**Work item**: The output is the lines below from the one with "313,128 369,250 381,263" through the one with "<!-- margin -->", both included, printed exactly and with no other line.

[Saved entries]
######

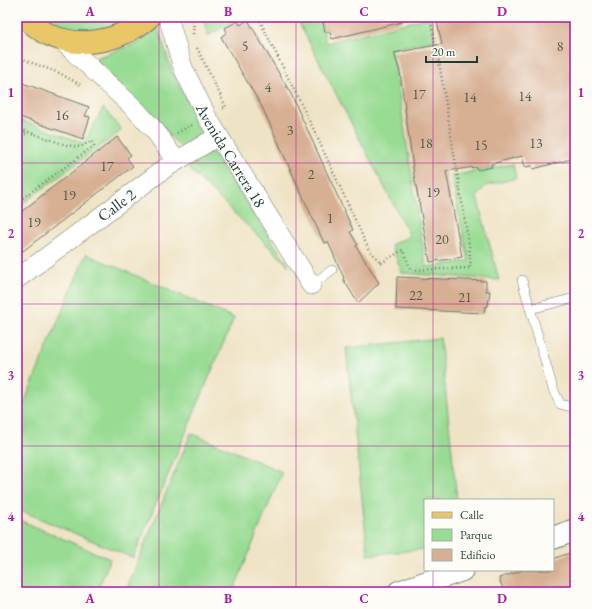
<svg xmlns="http://www.w3.org/2000/svg" width="592" height="609" font-family="'EB Garamond',serif">
<style>
.green{fill:#98db93;stroke:#5c8c64}
.building{fill:#d7af93}
.lines{fill:none;stroke-linecap:round;stroke-linejoin:round}
.service-casing{stroke:#687767;stroke-width:10}
.minor-casing{stroke:#687767;stroke-width:20}
.tertiary-casing{stroke:#687767;stroke-width:24}
.primary-casing{stroke:#687767;stroke-width:24}
.path{stroke:#687767;stroke-width:2.5;stroke-dasharray:1 3;stroke-linecap:butt}
.service{stroke:#fff;stroke-width:9}
.minor{stroke:#fff;stroke-width:19}
.tertiary{stroke:#fff;stroke-width:22}
.primary{stroke:#e9c769;stroke-width:22}
.grid{fill:none;stroke:#b5179e;stroke-width:1;stroke-opacity:0.55}
.labels{text-anchor:middle;dominant-baseline:central;stroke-width:3.5;stroke-linejoin:round;paint-order:stroke}
.number-label{font-size:14px;fill:#4d5a4c}
.street-label{font-size:16px;fill:#1f3d34;stroke:#fdfcf7}
.neatline{fill:none;stroke:#b5179e;stroke-width:1.5}
.grid-label{font-size:13px;text-anchor:middle;font-weight:bold;fill:#b5179e}
</style>
<rect width="100%" height="100%" fill="#fdfcf7"/>
<filter id="ink" filterUnits="userSpaceOnUse"><feTurbulence type="fractalNoise" baseFrequency=".025" numOctaves="2"/><feDisplacementMap in="SourceGraphic" scale="8" xChannelSelector="R" yChannelSelector="G"/><feConvolveMatrix kernelMatrix="1 2 1 2 8 2 1 2 1" color-interpolation-filters="sRGB"/></filter>
<filter id="wash" filterUnits="userSpaceOnUse"><feTurbulence type="fractalNoise" baseFrequency=".012" numOctaves="4" result="noise"/><feDisplacementMap in="SourceGraphic" scale="16" xChannelSelector="R" yChannelSelector="G"/><feGaussianBlur stdDeviation="0.9" result="paint"/><feColorMatrix in="noise" values="0 0 0 0 0 0 0 0 0 0 0 0 0 0 0 0 0 1.4 0 .05"/><feComposite in="paint" operator="in"/></filter>
<g filter="url(#wash)">
<rect width="100%" height="100%" fill="#efe3c5"/>
<!-- green -->
<g class="green">
<path d="M40 17H134C123 22 111 29 99 32 79 37 57 28 40 17Z"/>
<polygon points="203,17 240,17 208,36"/>
<polygon points="296,17 320,17 326,43 430,17 435,40 392,49 426,267 469,261 451,176 513,164 516,178 485,186 477,197 499,280 402,273 391,245 410,236"/>
<polygon points="158,28 172,72 204,133 183,149 93,59 140,42"/>
<polygon points="103,108 122,130 17,208 17,182 24,180 17,149 17,119 84,143"/>
<polygon points="212,152 289,266 188,168"/>
<polygon points="86,254 234,318 133,558 17,509 17,420"/>
<polygon points="440,338 457,500 425,500 425,549 368,555 346,348"/>
<polygon points="191,433 282,472 233,592 125,592"/>
<polygon points="17,519 110,559 97,592 17,592"/>
</g>
<g id="blocks">
<!-- building -->
<g class="building">
<polygon points="322,17 401,17 402,22 332,39 330,32 325,32"/>
<polygon points="436,17 571,17 575,37 575,158 533,169 532,166 525,167 522,156 491,164 492,167 478,170 476,167 446,171 462,257 430,262 414,175 400,72 394,53 442,44"/>
<polygon points="248,20 291,94 353,230 350,232 358,245 356,246 379,283 358,303 343,279 344,278 328,242 324,243 262,107 221,37 227,32 225,28 238,21 240,25"/>
<polygon points="17,81 89,107 85,116 90,117 83,139 17,116"/>
<polygon points="117,137 131,155 127,158 133,166 23,251 17,243 17,215"/>
<polygon points="397,277 486,281 486,291 490,291 488,306 485,307 484,313 396,309"/>
<polygon points="575,551 575,586 557,592 504,592 499,578 523,570 553,570 553,559"/>
</g>
</g>
</g>
<g filter="url(#ink)">
<use href="#blocks" fill-opacity="0" stroke="#687767" stroke-width="1"/>
<g class="lines">
<defs>
<g id="service">
<polyline points="522,280 553,389 560,404 575,408"/>
<polyline points="311,285 332,270"/>
<polyline points="530,309 575,298"/>
</g>
<g id="minor">
<path id="s1" d="M168 17 183 68 207 117 311 285"/>
<polyline points="59,38 135,109 156,132 176,161"/>
<path id="s2" d="M17 279 164 169 218 136"/>
</g>
<g id="tertiary">
<polyline points="553,538 575,530"/>
<polyline points="399,592 462,570"/>
</g>
<path id="primary" d="M26 17C58 54 115 47 149 17"/>
</defs>
<!-- service casing -->
<use href="#service" class="service-casing"/>
<!-- minor casing -->
<use href="#minor" class="minor-casing"/>
<!-- tertiary casing -->
<use href="#tertiary" class="tertiary-casing"/>
<!-- primary casing -->
<use href="#primary" class="primary-casing"/>
<!-- path -->
<g class="path">
<polyline points="258,17 313,128 369,250 381,263 403,250 411,270 471,268 469,245 438,56 430,17"/>
<polyline points="193,34 194,17"/>
<polyline points="197,48 226,107 223,108"/>
<polyline points="17,57 59,73 81,85"/>
<polyline points="17,128 66,145 80,147 92,141 94,146 17,202"/>
<polyline points="177,133 192,125"/>
<polyline points="17,135 28,133"/>
</g>
<!-- service -->
<use href="#service" class="service"/>
<!-- minor -->
<use href="#minor" class="minor"/>
<!-- tertiary -->
<use href="#tertiary" class="tertiary"/>
<!-- primary -->
<use href="#primary" class="primary"/>
</g>
</g>
<!-- grid -->
<path class="grid" d="M159 17V592M296 17V592M433 17V500M17 163H575M17 304H575M17 446H575M433 570V592"/>
<g class="labels">
<!-- number labels -->
<g class="number-label">
<text x="245" y="46">5</text>
<text x="560" y="46">8</text>
<text x="268" y="87">4</text>
<text x="419" y="94">17</text>
<text x="525" y="96">14</text>
<text x="470" y="97">14</text>
<text x="62" y="115">16</text>
<text x="290" y="130">3</text>
<text x="426" y="143">18</text>
<text x="536" y="143">13</text>
<text x="481" y="145">15</text>
<text x="107" y="166">17</text>
<text x="311" y="174">2</text>
<text x="433" y="192">19</text>
<text x="69" y="195">19</text>
<text x="330" y="218">1</text>
<text x="34" y="222">19</text>
<text x="442" y="239">20</text>
<text x="416" y="295">22</text>
<text x="465" y="297">21</text>
</g>
<!-- street labels -->
<g class="street-label">
<text stroke="none"><textPath href="#s1" startOffset="153">Avenida Carrera 18</textPath></text>
<text stroke="none"><textPath href="#s2" startOffset="124">Calle 2</textPath></text>
</g>
</g>
<!-- margin -->
<rect width="592" height="609" fill="none" stroke="#fdfcf7" stroke-width="44"/>
<!-- legend -->
<rect x="424" y="499" width="130" height="72" fill="#fdfcf7" stroke="#a4b0a9"/>
<rect x="432" y="512" width="20" height="6" fill="#e9c769" stroke="#a4b0a9"/>
<text x="460" y="519" font-size="12" fill="#1f3d34">Calle</text>
<rect x="432" y="529" width="20" height="12" fill="#98db93" stroke="#a4b0a9"/>
<text x="460" y="539" font-size="12" fill="#1f3d34">Parque</text>
<rect x="432" y="549" width="20" height="12" fill="#d7af93" stroke="#a4b0a9"/>
<text x="460" y="559" font-size="12" fill="#1f3d34">Edificio</text>
<!-- scale -->
<path d="M426 56v6h51v-6" fill="none" stroke="#1f3d34" stroke-width="2"/>
<text x="432" y="56" font-size="12" fill="#1f3d34" stroke="#fdfcf7" stroke-width="3" paint-order="stroke">20 m</text>
<rect x="22" y="22" width="548" height="565" class="neatline"/>
<g class="grid-label">
<text x="90" y="16">A</text>
<text x="228" y="16">B</text>
<text x="364" y="16">C</text>
<text x="502" y="16">D</text>
<text x="11" y="97">1</text>
<text x="581" y="97">1</text>
<text x="11" y="238">2</text>
<text x="581" y="238">2</text>
<text x="11" y="380">3</text>
<text x="581" y="380">3</text>
<text x="11" y="521">4</text>
<text x="581" y="521">4</text>
<text x="90" y="603">A</text>
<text x="228" y="603">B</text>
<text x="364" y="603">C</text>
<text x="502" y="603">D</text>
</g>
</svg>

######

**Solution to this problem**:
<polyline points="258,17 313,128 369,250 381,263 403,250 411,270 471,268 469,245 438,56 430,17"/>
<polyline points="193,34 194,17"/>
<polyline points="197,48 226,107 223,108"/>
<polyline points="17,57 59,73 81,85"/>
<polyline points="17,128 66,145 80,147 92,141 94,146 17,202"/>
<polyline points="177,133 192,125"/>
<polyline points="17,135 28,133"/>
</g>
<!-- service -->
<use href="#service" class="service"/>
<!-- minor -->
<use href="#minor" class="minor"/>
<!-- tertiary -->
<use href="#tertiary" class="tertiary"/>
<!-- primary -->
<use href="#primary" class="primary"/>
</g>
</g>
<!-- grid -->
<path class="grid" d="M159 17V592M296 17V592M433 17V500M17 163H575M17 304H575M17 446H575M433 570V592"/>
<g class="labels">
<!-- number labels -->
<g class="number-label">
<text x="245" y="46">5</text>
<text x="560" y="46">8</text>
<text x="268" y="87">4</text>
<text x="419" y="94">17</text>
<text x="525" y="96">14</text>
<text x="470" y="97">14</text>
<text x="62" y="115">16</text>
<text x="290" y="130">3</text>
<text x="426" y="143">18</text>
<text x="536" y="143">13</text>
<text x="481" y="145">15</text>
<text x="107" y="166">17</text>
<text x="311" y="174">2</text>
<text x="433" y="192">19</text>
<text x="69" y="195">19</text>
<text x="330" y="218">1</text>
<text x="34" y="222">19</text>
<text x="442" y="239">20</text>
<text x="416" y="295">22</text>
<text x="465" y="297">21</text>
</g>
<!-- street labels -->
<g class="street-label">
<text stroke="none"><textPath href="#s1" startOffset="153">Avenida Carrera 18</textPath></text>
<text stroke="none"><textPath href="#s2" startOffset="124">Calle 2</textPath></text>
</g>
</g>
<!-- margin -->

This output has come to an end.